■ Required work
- a) Using the critique-group post below, explain in one to three sentences why getting hen-pecked is essential to learning how to write.
- b) Answer these questions from the critique-group post below, one per line:
(i) On what date and at what time was the post published?
(ii) Which publisher does the post name as the one to waltz into?
(iii) According to the post, what do adverbs not do?

■ Text block

=======

Posted: 02 Feb 2012 08:00 AM PST
Someone actually called a crit group getting hen-pecked. Pretty arrogant, if you ask me. There’s not much more you can say to declare your superiority. Okay, well maybe there are a few more things but this is high on the short list. If you’ve been writing for years and years, worked with editors, and you have plenty of books under your belt that have been published with a wonderful reception, then no, this probably doesn’t apply to you. But for much of the normal folk…
If you don’t think there’s something to be learned from getting hen-pecked then you probably don’t need an editor since your shit don’t stank. Just waltz right into Penguin and tell them you want your book printed and distributed by Wednesday. They’ll do it, really.
But since getting critiqued is heart-wrenching, here are some tips when you’re feeling like you’ve been picked over by vultures:
Getting hen-pecked is essential to learning how to write. If you can’t figure out the little things, then you’ll never get the big things. If I have to hear one more person say they can use adverbs all they want, I’ll scream. Clearly the point is lost upon them. The idea is not to remove every single adverb from any bit of written genius. It’s to make you write better. Describe better. Make people feel your words. Flip through any book and you’ll find adverbs, they aren’t exactly stricken from the english language. They exist and it’s okay to use them every once in a while. It’s not okay to rely on them. Adverbs don’t make a person feel anything.

=======

■ Recorded data
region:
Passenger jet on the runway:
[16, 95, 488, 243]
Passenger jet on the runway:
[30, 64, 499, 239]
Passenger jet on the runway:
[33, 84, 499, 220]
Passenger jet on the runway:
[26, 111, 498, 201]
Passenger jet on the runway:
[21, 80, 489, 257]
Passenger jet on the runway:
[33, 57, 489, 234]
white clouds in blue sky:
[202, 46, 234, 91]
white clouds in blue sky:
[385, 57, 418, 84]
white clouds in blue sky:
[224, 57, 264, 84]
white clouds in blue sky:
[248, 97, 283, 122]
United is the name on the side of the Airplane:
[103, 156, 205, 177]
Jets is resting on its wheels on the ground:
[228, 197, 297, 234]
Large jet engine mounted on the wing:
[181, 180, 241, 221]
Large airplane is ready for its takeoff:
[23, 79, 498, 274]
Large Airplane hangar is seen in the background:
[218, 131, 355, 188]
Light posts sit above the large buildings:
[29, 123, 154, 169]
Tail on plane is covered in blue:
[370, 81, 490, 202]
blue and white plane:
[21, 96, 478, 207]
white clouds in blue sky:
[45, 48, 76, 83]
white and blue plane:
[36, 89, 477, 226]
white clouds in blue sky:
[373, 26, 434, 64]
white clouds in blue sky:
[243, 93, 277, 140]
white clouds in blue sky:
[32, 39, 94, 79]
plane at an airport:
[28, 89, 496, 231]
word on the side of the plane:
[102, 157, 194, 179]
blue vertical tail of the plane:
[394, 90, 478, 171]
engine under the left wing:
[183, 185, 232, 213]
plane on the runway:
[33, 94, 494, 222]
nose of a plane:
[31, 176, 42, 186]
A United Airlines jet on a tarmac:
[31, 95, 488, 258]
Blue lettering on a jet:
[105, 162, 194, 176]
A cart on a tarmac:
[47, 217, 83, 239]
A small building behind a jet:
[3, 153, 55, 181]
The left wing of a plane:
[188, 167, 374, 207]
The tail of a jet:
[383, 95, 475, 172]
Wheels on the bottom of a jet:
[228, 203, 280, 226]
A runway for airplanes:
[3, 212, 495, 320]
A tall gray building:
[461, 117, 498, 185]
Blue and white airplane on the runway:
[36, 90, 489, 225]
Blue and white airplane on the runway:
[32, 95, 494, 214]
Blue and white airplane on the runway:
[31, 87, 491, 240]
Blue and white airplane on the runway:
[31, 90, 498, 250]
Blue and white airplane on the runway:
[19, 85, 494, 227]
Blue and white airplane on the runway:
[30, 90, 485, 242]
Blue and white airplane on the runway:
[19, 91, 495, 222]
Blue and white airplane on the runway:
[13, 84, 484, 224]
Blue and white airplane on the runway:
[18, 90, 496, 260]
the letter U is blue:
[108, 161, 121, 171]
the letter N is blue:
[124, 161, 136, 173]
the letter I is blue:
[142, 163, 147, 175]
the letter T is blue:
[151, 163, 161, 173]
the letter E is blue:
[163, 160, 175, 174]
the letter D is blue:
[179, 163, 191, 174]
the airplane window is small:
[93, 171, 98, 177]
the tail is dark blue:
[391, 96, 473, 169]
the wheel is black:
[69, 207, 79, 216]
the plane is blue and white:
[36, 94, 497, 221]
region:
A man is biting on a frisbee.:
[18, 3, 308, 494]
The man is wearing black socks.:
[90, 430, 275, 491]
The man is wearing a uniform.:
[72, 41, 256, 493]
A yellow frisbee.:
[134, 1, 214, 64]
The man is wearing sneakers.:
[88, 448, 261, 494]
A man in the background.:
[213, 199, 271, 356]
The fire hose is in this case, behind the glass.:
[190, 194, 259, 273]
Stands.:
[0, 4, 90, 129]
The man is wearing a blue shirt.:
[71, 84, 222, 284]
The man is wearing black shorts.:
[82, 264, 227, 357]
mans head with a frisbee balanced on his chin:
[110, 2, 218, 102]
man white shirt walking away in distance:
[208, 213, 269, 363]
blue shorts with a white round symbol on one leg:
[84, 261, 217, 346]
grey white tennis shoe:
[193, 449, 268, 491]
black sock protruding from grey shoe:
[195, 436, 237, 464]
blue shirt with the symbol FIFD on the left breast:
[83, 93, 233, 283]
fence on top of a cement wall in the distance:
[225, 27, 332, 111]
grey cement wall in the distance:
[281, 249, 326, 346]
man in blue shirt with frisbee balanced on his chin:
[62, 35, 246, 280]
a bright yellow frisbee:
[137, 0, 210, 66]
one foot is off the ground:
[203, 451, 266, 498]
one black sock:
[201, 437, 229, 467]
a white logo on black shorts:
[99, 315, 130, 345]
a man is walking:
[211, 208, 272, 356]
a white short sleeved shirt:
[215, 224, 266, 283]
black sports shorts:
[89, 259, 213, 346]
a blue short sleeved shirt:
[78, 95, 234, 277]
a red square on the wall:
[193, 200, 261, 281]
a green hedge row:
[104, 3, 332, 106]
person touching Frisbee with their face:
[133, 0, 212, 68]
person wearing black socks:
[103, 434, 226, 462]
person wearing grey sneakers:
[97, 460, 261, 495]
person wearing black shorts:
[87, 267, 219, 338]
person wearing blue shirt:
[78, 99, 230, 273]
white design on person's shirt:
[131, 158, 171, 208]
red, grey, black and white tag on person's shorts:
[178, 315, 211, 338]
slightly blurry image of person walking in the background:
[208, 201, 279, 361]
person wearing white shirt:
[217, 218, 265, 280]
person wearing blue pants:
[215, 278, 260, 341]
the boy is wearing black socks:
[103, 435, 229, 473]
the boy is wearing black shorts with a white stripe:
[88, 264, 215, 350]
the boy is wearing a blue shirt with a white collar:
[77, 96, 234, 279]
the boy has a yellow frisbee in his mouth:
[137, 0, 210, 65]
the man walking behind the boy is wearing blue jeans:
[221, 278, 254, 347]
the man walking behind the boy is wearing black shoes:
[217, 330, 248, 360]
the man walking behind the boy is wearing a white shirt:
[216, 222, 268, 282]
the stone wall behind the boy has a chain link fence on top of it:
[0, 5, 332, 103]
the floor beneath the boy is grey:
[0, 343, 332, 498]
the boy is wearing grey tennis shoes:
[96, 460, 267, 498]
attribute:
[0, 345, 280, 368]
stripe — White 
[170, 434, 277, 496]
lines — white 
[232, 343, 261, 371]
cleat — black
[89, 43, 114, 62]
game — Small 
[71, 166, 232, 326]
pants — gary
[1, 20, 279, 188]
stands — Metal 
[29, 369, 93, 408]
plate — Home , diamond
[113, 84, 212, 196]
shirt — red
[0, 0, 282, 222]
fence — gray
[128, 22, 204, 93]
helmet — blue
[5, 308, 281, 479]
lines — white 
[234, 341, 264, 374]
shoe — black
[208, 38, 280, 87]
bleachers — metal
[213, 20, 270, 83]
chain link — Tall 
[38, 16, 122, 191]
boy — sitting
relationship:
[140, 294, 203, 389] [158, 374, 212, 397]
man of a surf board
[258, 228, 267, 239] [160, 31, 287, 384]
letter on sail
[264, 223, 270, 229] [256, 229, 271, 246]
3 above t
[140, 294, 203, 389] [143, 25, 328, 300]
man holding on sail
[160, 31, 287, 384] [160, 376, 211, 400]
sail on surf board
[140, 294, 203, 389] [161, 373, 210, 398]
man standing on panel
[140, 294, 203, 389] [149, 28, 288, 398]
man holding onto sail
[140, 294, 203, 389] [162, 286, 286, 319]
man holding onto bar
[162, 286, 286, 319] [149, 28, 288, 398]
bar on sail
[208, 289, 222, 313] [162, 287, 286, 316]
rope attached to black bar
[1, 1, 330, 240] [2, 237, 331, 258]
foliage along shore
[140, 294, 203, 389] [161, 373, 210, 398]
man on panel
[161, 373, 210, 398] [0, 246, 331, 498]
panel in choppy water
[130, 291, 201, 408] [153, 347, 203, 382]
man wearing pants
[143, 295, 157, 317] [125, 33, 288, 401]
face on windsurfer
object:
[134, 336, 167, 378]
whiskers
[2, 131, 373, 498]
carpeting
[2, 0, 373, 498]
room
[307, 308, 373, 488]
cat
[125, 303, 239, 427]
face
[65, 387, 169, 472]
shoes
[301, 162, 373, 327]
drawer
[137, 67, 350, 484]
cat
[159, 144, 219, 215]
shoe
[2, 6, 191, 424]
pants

=======

■ Task-by-task answers
- a) Getting hen-pecked is essential because if you can't figure out the little things, you'll never get the big things.

- b)
(i) 02 Feb 2012, 08:00 AM PST
(ii) Penguin
(iii) They don't make a person feel anything.